# PASSAGE SHOWN
========================================
The power of intention?

Sunday afternoon. And what have I got to say… it’s a sunny day… 13 degrees. This morning I was out in the back garden without a coat, in the ‘blistering’ sun. Gorgeous! I’m home alone, which is when most things happen. I’ve got the radio on (it’s the Golden Hour!), but I’m not really tuned-in and the telly is off (which will always be the way, if it’s up to me). I’m connected to the net, but not actually browsing.

The biggest and most exciting thing that’s happened over the past few days… Friday; I finally started writing, with the intention of the words coming together in book form. There’s a big difference between simply writing for myself in my journal, or writing for my blog or writing FOR A BOOK. It’s no surprise that I write everyday, but it’s not everyday that the writing I do is to hopefully be printed someday. No matter how much I need to be doing this, I wasn’t too happy though about what was appearing on the screen! Weeks ago, the moment in my life from where I wanted to start writing, came to me. So Friday I started typing. But something WASN’T happening. I wasn’t excited. I was forcing it a little and after a few pages, I gave in to the temptation of the internet and did some ‘purposeful’ emails instead…

Yesterday morning, I wasn’t too sure what to do with the piece of writing I’d done the day before. Should I review it? Or should I not look at it again, take a few more days to ponder what the concept of the book will be and start a fresh next week? Or should I just continue and stick to it? Of course I decided to stick to it! It would have been too easy to say ‘it’s not working’, after only the first few pages… It’s the lazy route and I’d be looking for excuses so as not to follow the story through. By putting things off though, they never get done. It’s a very simple fact. And who is to say that next week I won’t have the same doubts? And I’d have lost precious days in between just for thinking that procrastination is the answer to overcome the doubts I was having about the story. All of this, simply because I wasn’t feeling much of a flow on Friday!
========================================
# TASKS
A: In the passage about starting a book, rewrite the part starting with "Sunday afternoon. And" and going on through "not actually browsing.", swapping "coat" for "jacket".
B: In the passage about starting a book, why does the writer choose to keep going with the draft rather than set it aside until the following week? Answer in one to three sentences.

Dataset excerpts
========================================
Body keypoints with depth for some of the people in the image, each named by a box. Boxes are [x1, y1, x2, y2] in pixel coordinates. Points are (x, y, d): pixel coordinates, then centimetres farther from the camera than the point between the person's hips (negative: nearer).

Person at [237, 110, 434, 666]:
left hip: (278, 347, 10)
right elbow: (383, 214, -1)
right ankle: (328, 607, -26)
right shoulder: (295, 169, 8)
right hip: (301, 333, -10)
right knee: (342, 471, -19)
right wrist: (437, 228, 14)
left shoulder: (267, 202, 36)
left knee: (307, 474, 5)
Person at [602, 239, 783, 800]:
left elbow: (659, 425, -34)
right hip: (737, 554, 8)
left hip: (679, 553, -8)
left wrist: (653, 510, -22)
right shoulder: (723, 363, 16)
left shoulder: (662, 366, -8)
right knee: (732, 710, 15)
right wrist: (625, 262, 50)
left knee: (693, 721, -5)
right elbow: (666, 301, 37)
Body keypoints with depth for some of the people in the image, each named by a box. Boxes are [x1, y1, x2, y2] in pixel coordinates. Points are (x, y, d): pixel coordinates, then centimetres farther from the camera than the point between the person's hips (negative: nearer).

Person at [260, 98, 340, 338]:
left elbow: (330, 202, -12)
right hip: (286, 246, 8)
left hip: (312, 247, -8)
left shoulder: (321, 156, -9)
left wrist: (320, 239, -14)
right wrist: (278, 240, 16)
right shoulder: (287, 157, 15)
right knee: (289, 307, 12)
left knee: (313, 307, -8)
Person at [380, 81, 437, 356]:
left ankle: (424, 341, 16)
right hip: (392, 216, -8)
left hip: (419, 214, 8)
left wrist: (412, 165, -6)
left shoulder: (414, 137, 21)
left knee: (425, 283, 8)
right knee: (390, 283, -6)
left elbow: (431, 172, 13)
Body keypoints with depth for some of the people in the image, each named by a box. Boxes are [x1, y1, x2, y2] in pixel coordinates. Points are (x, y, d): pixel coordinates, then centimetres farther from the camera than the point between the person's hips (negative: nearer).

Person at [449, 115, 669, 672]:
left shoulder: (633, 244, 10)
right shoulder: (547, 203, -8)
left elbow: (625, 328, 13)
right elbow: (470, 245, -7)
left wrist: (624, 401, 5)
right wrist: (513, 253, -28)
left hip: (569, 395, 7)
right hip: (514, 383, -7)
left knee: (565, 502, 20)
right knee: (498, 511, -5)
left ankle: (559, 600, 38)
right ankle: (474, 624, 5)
========================================
# TASK-BY-TASK RESULTS
A:
Sunday afternoon. And what have I got to say… it’s a sunny day… 13 degrees. This morning I was out in the back garden without a jacket, in the ‘blistering’ sun. Gorgeous! I’m home alone, which is when most things happen. I’ve got the radio on (it’s the Golden Hour!), but I’m not really tuned-in and the telly is off (which will always be the way, if it’s up to me). I’m connected to the net, but not actually browsing.

B: Declaring that it wasn't working after only a few pages would be the lazy route and an excuse not to follow the story through, and putting things off means they never get done. The same doubts could also return the next week, and precious days would have been lost in between.